ངོ་འཕྲད་བདེ་བའི་དྲ་འབྲེལ།

གཟའ་པ་སངས། ༢༠༢༤/༠༤/༡༩

Preserving Tibetan Folk Music


Ngawang Choephel
Ngawang Choephel

A filmmaker's research for the dying art of Tibetan folk music

Like folk music around the world, traditional Tibetan songs deal with almost every aspect of life: from work, family and social occasions to love and nature. More than dozen of these songs are showcased in a new documentary now showing in New York City.

Ngawang Choephel [an-guh-WANG choh-FELL] was only 2-years old when he and his mother fled Chinese-ruled Tibet in 1968. Growing up in a refugee camp in India, he heard traditional Tibetan songs from the older refugees.

Tibetan folk music originated directly from ordinary Tibetan people's mind. It's a very pure form of oral tradition, of our Tibetan people's history, knowledge and beliefs.

After graduating from the Tibetan Institute of Performing Arts in Dharamasala in 1993, Choephel received a Fulbright scholarship to study musicology and filmmaking at Vermont's Middlebury College. The school's music library contained records of traditional songs from all over the world, but only one recording of Tibetan music, less than 3 minutes long. So Choephel decided to collect Tibetan folk songs himself. He traveled to Tibet in 1995, and spent two months driving through the rural areas filming people singing before he was arrested by Chinese authorities.

They thought that I was doing a kind of spy work, which I did not [do].

Choephel was sentenced to 18 years in prison. But an international campaign - started by his mother, and joined by celebrities like Paul McCartney and several U.S. Senators - led to his release in 2002 after only six and half years.

Prison, he says, is not a place one wants to go, but it is where one has the time to think and learn. He learned folksongs from other prisoners, wrote lyrics in a notebook he made out of cigarette wrappers and even composed new songs.
I composed the melody in prison and one of my prison mates, he's actually my hero, he wrote the lyrics. It is about his determination. He says that's no matter how bad enemies are to you, I'll never bow down my head. I'll never stop fight.

This, Center of heaven / This, center of the earth /
This, heart of the world…

When Choephel returned to the US after his release, he decided to expand his project. His mission now was not only to collect traditional Tibetan music, but to produce a documentary film about it.

There are about 17 songs. The story of this film is about the beauty of the Tibetan music, the diversity of Tibetan music and the beauty of the Tibetan culture in general. The film also is about my story and what happened to me. I filmed some of the footage in 1995 because before I was arrested I sent 9 tapes to a friend of mine to India. Also we sent people back to Tibet in 2004 to capture more songs and interviews.

More importantly, Choephel says, Tibet in Song draws attention to what's happened in Tibet over the last 50 years.

Except in some rural areas, there aren't many songs left. In the film we show how China saw this kind of music and the Tibetan culture as a threat.
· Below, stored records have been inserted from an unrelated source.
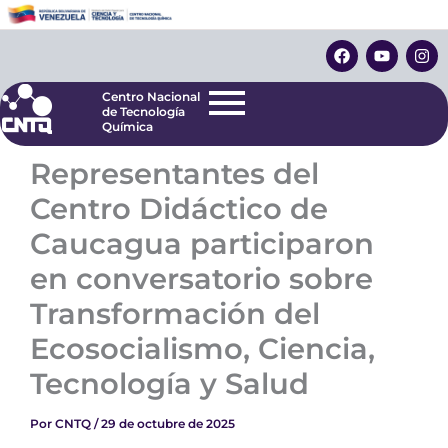
Ir
Centro Nacional
de Tecnología
al
F
Y
I
Química
contenido
a
o
n
c
u
s
e
t
t
Centro Nacional
b
u
a
de Tecnología
o
b
g
Química
o
e
r
k
a
Representantes del
m
Centro Didáctico de
Caucagua participaron
en conversatorio sobre
Transformación del
Ecosocialismo, Ciencia,
Tecnología y Salud
Por
CNTQ
/
29 de octubre de 2025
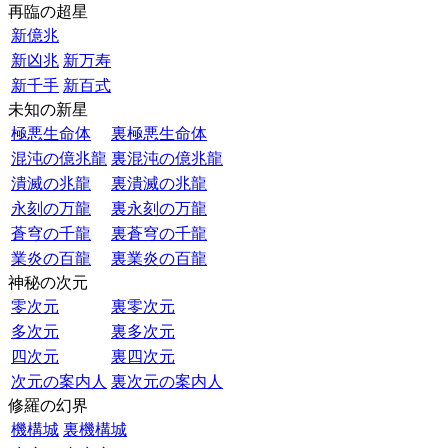
再臨の超星
新億兆
新凶兆
新万寿
新千手
新百式
未知の新星
極悪生命体
裏極悪生命体
混沌の億兆龍
裏混沌の億兆龍
潰滅の兆龍
裏潰滅の兆龍
永刻の万龍
裏永刻の万龍
蒼穹の千龍
裏蒼穹の千龍
業炎の百龍
裏業炎の百龍
神秘の次元
零次元
裏零次元
多次元
裏多次元
四次元
裏四次元
次元の案内人
裏次元の案内人
修羅の幻界
機構城
裏機構城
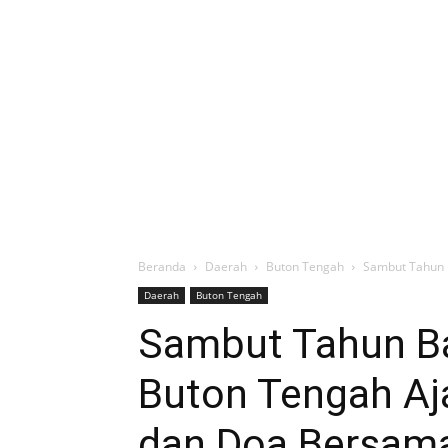
Beranda
Daerah
Buton Tengah
Sambut Tahun B
Daerah
Buton Tengah
Sambut Tahun B
Buton Tengah Aja
dan Doa Bersam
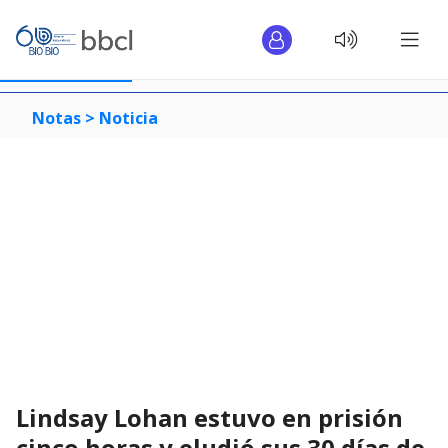
Notas >
Noticia
Lindsay Lohan estuvo en prisión
cinco horas y eludió sus 30 días de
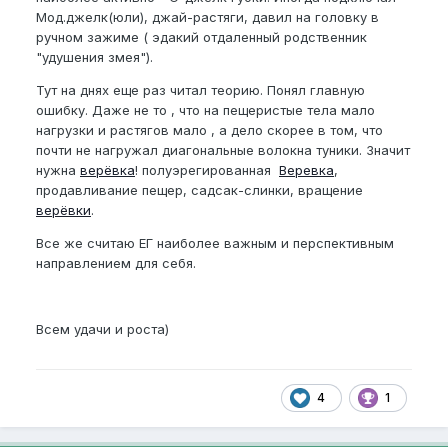
Мод.джелк(юли), джай-растяги, давил на головку в
ручном зажиме ( эдакий отдаленный родственник
"удушения змея").
Тут на днях еще раз читал теорию. Понял главную
ошибку. Даже не то , что на пещеристые тела мало
нагрузки и растягов мало , а дело скорее в том, что
почти не нагружал диагональные волокна туники. Значит
нужна
верёвка
! полуэрегированная
Веревка
,
продавливание пещер, садсак-слинки, вращение
верёвки
.
Все же считаю ЕГ наиболее важным и перспективным
направлением для себя.
Всем удачи и роста)
4
1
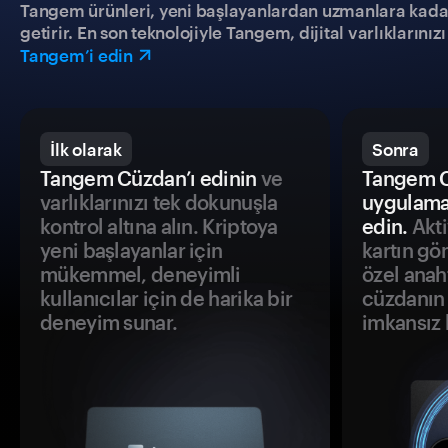
Tangem ürünleri, yeni başlayanlardan uzmanlara kadar h
getirir. En son teknolojiyle Tangem, dijital varlıklarını
Tangem’i edin
İlk olarak
Sonra
Tangem Cüzdan’ı edinin
ve
Tangem C
varlıklarınızı tek dokunuşla
uygulama
kontrol altına alın. Kriptoya
edin.
Akti
yeni başlayanlar için
kartın gö
mükemmel, deneyimli
özel anah
kullanıcılar için de harika bir
cüzdanın 
deneyim sunar.
imkansız h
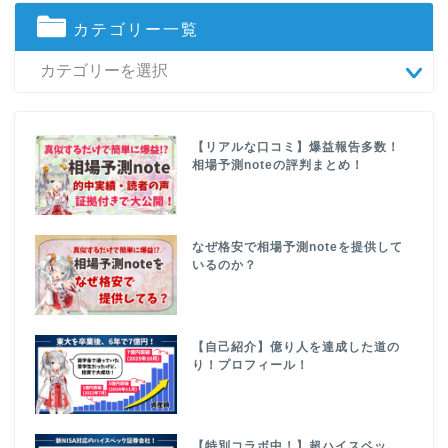
カテゴリー一覧
【リアルな口コミ】爆益報告多数！
相場予測noteの評判まとめ！
なぜ格安で相場予測noteを提供して
いるのか？
【自己紹介】億り人を達成した道の
り！プロフィール！
【特別コラボ中！】超ハイスペッ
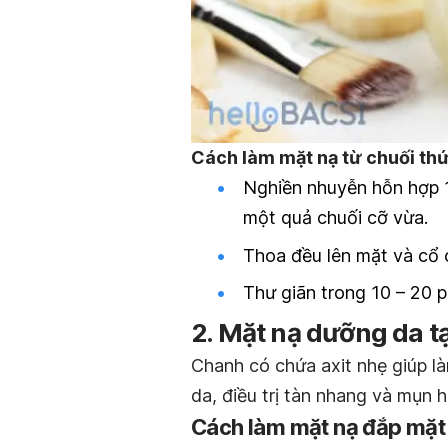
Cách làm mặt nạ từ chuối thứ
Nghiền nhuyễn hỗn hợp 
một quả chuối cỡ vừa.
Thoa đều lên mặt và cổ 
Thư giãn trong 10 – 20 p
2. Mặt nạ dưỡng da t
Chanh có chứa axit nhẹ giúp là
da, điều trị tàn nhang và mụn h
Cách làm mặt nạ đắp mặt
Tibet was never exposed to this recorded music until China invaded Tibet in the late 1940s. So the first thing they did was they set up these loud speakers, they blasted Chinese propaganda music to brainwash Tibetan people. They took Tibetan folk melody and put Chinese communist lyrics. They trained Tibetan singers to sing these songs.
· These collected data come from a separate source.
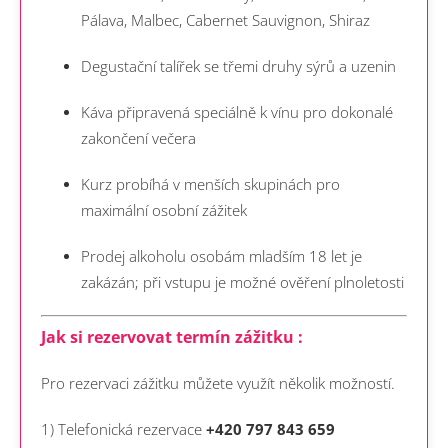
Pálava, Malbec, Cabernet Sauvignon, Shiraz
Degustační talířek se třemi druhy sýrů a uzenin
Káva připravená speciálně k vínu pro dokonalé
zakončení večera
Kurz probíhá v menších skupinách pro
maximální osobní zážitek
Prodej alkoholu osobám mladším 18 let je
zakázán; při vstupu je možné ověření plnoletosti
Jak si rezervovat termín zážitku :
Pro rezervaci zážitku můžete využít několik možností.
1) Telefonická rezervace
+420 797 843 659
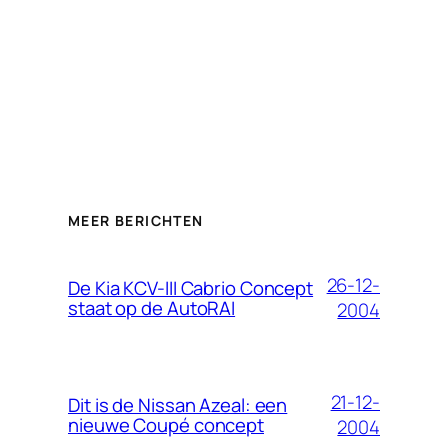
MEER BERICHTEN
26-12-
De Kia KCV-III Cabrio Concept
staat op de AutoRAI
2004
21-12-
Dit is de Nissan Azeal: een
nieuwe Coupé concept
2004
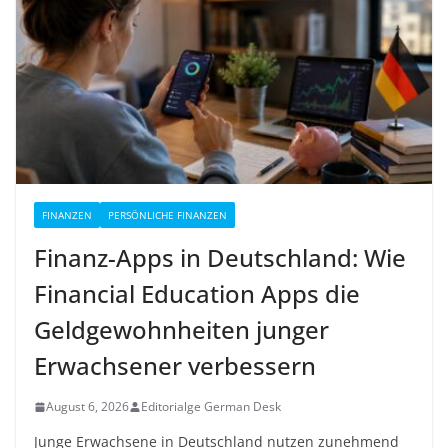
FINANZEN
PERSÖNLICHE FINANZEN
Finanz-Apps in Deutschland: Wie
Financial Education Apps die
Geldgewohnheiten junger
Erwachsener verbessern
August 6, 2026
Editorialge German Desk
Junge Erwachsene in Deutschland nutzen zunehmend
An interview with an old man / If this opera dissolves, it will be a catastrophe / I have tried to save it from extinction / The kids these days like Chinese music and have no idea of the past.

Tibet in Song is also a call for action to the world and also to the Tibetan people to get involved, to save the Tibetan music before it's gone forever.
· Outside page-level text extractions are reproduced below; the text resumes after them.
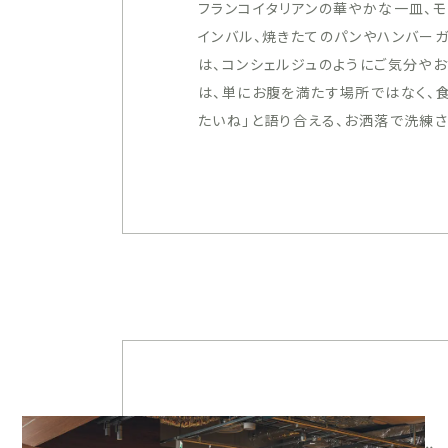
フランコイタリアンの華やかな一皿、
インバル、焼きたてのパンやハンバーガ
は、コンシェルジュのようにご気分や
は、単にお腹を満たす場所ではなく、
たいね」と語り合える、お洒落で洗練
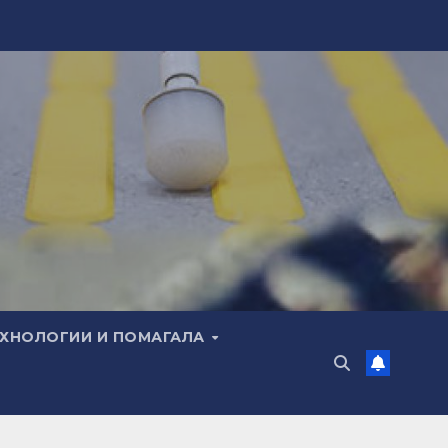
ЕХНОЛОГИИ И ПОМАГАЛА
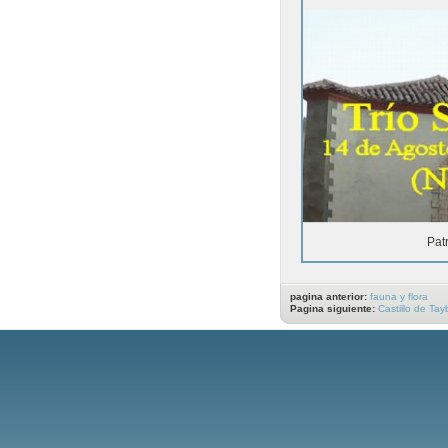
Pat
pagina anterior:
fauna y flora
Pagina siguiente:
Castillo de Tayb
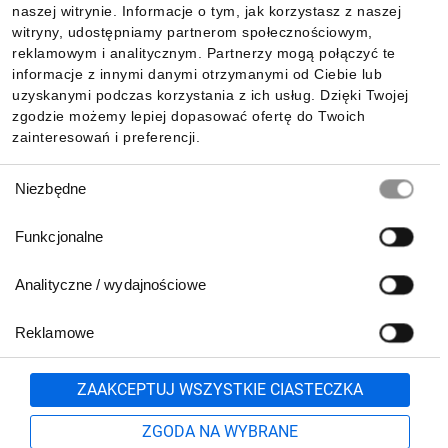
naszej witrynie. Informacje o tym, jak korzystasz z naszej
witryny, udostępniamy partnerom społecznościowym,
reklamowym i analitycznym. Partnerzy mogą połączyć te
Pobierz naszą aplikację mobilną:
informacje z innymi danymi otrzymanymi od Ciebie lub
uzyskanymi podczas korzystania z ich usług. Dzięki Twojej
zgodzie możemy lepiej dopasować ofertę do Twoich
zainteresowań i preferencji.
Wybór
Niezbędne
zgody
Funkcjonalne
Analityczne / wydajnościowe
Reklamowe
Biuro Obsługi Klienta:
lub
801 500 700
71 37 61 600
Zgłoś
ZAAKCEPTUJ WSZYSTKIE CIASTECZKA
pn.-pt. 8:00-16:00
Formularz kontaktowy
ZGODA NA WYBRANE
Tibet in Song won the special Jury Prize for Documentary at the 2009 Sundance Film Festival. Choephel says he's also pleased with the feedback he's gotten from critics and audiences, especially Tibetans.

Actually last night I was on the train from Manhattan to Queens and 2 Tibetan girls came to me. They said, 'we just saw your film. We grew up in Nepal. We didn't know much about Tibetan culture and your film made us understand the value of our culture. It's very powerful.' One of them cried. That was very emotional.

Filmmaker Ngawang Choephel says it was quite a journey for him, but he's happy he was ultimately able to find what he was looking for: Tibetan folksongs and his Tibetan identity.